Вы прикидываете? Оно ведь во тьме кромешной не видит, что у меня мордень в хлам разбита, – за красивого мальчика принял. Ну, я упускать такого случая не стал. Дай, думаю, вломлю ему за все, что сегодня было. Даром, что ли, кулаки свербят? Ивановские ведь мне, ясное дело, побольше наваляли, чем я им: у меня ведь не двенадцать рук. Говорю ему радостно: «Согласен-согласен! Давай. Подходи. Ближе». А он мнется, забоялся чего-то. Почуял задницей угрозу ущерба для морды. Я кулаки сжимаю – и подстрекаю дальше: «Ну давай же! Подходи. Начинай». И тут происходит облом – из-за угла выруливает лоховоз и всеми своими фарами прямо по мне. Я сразу четкий стал, хоть фотографируй для паспорта.

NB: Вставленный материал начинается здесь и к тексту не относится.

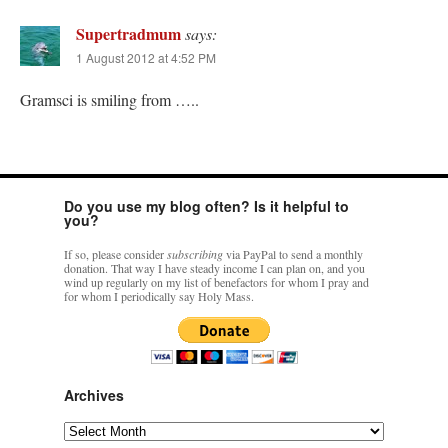
Supertradmum
says:
1 August 2012 at 4:52 PM
Gramsci is smiling from …..
Do you use my blog often? Is it helpful to
you?
If so, please consider
subscribing
via PayPal to send a monthly
donation. That way I have steady income I can plan on, and you
wind up regularly on my list of benefactors for whom I pray and
for whom I periodically say Holy Mass.
Archives
Archives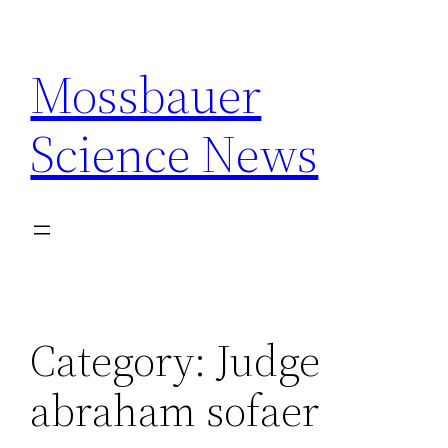
Skip
to
Mossbauer
content
Science News
Category:
Judge
abraham sofaer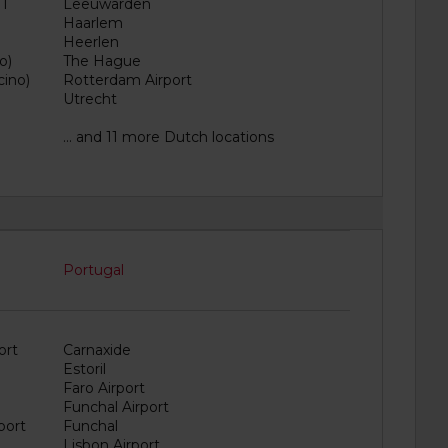
 1
Leeuwarden
Haarlem
Heerlen
o)
The Hague
cino)
Rotterdam Airport
Utrecht
... and 11 more Dutch locations
Portugal
ort
Carnaxide
Estoril
Faro Airport
Funchal Airport
port
Funchal
Lisbon Airport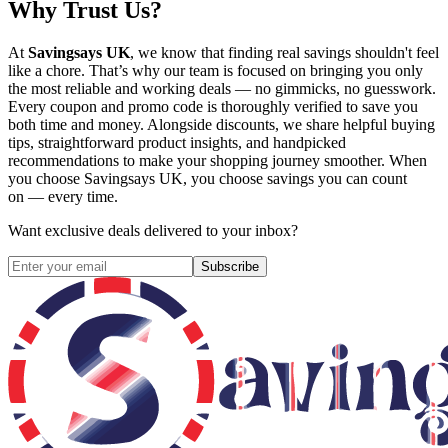
Why Trust Us?
At
Savingsays UK
, we know that finding real savings shouldn't feel
like a chore. That’s why our team is focused on bringing you only
the most reliable and working deals — no gimmicks, no guesswork.
Every coupon and promo code is thoroughly verified to save you
both time and money. Alongside discounts, we share helpful buying
tips, straightforward product insights, and handpicked
recommendations to make your shopping journey smoother. When
you choose
Savingsays UK
, you choose savings you can count
on — every time.
Want exclusive deals delivered to your inbox?
Subscribe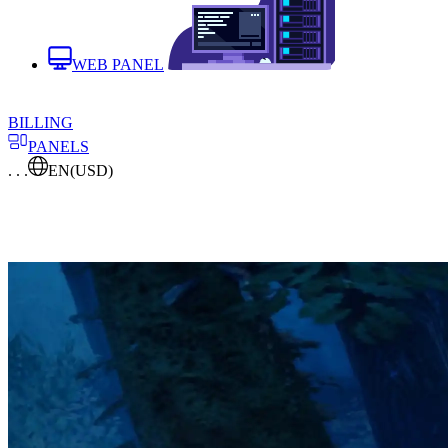
WEB PANEL
BILLING
PANELS
. . .
EN
(USD)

Шмот грязный, рваный, ряха избитая, везде кровища, кулаки на изготовку. Этот гной как разглядел меня во всей красе – рванул оленем в ближайший огород. Одним прыжком через забор двухметровый сиганул и скрылся в кукурузе. Вот сижу я здесь сейчас, и кулаки почему-то так же свербят. Дыня не сказать чтобы друг мне был, но очень хочется кого-нибудь порвать за него. Не смотрите, что балагурю и веду себя весело, – у кулаков другое настроение. Вроде эти, что здесь сидят, пальцем его не трогали, но вломить хочется почему-то именно им. Такие вот странные дела в голове происходят.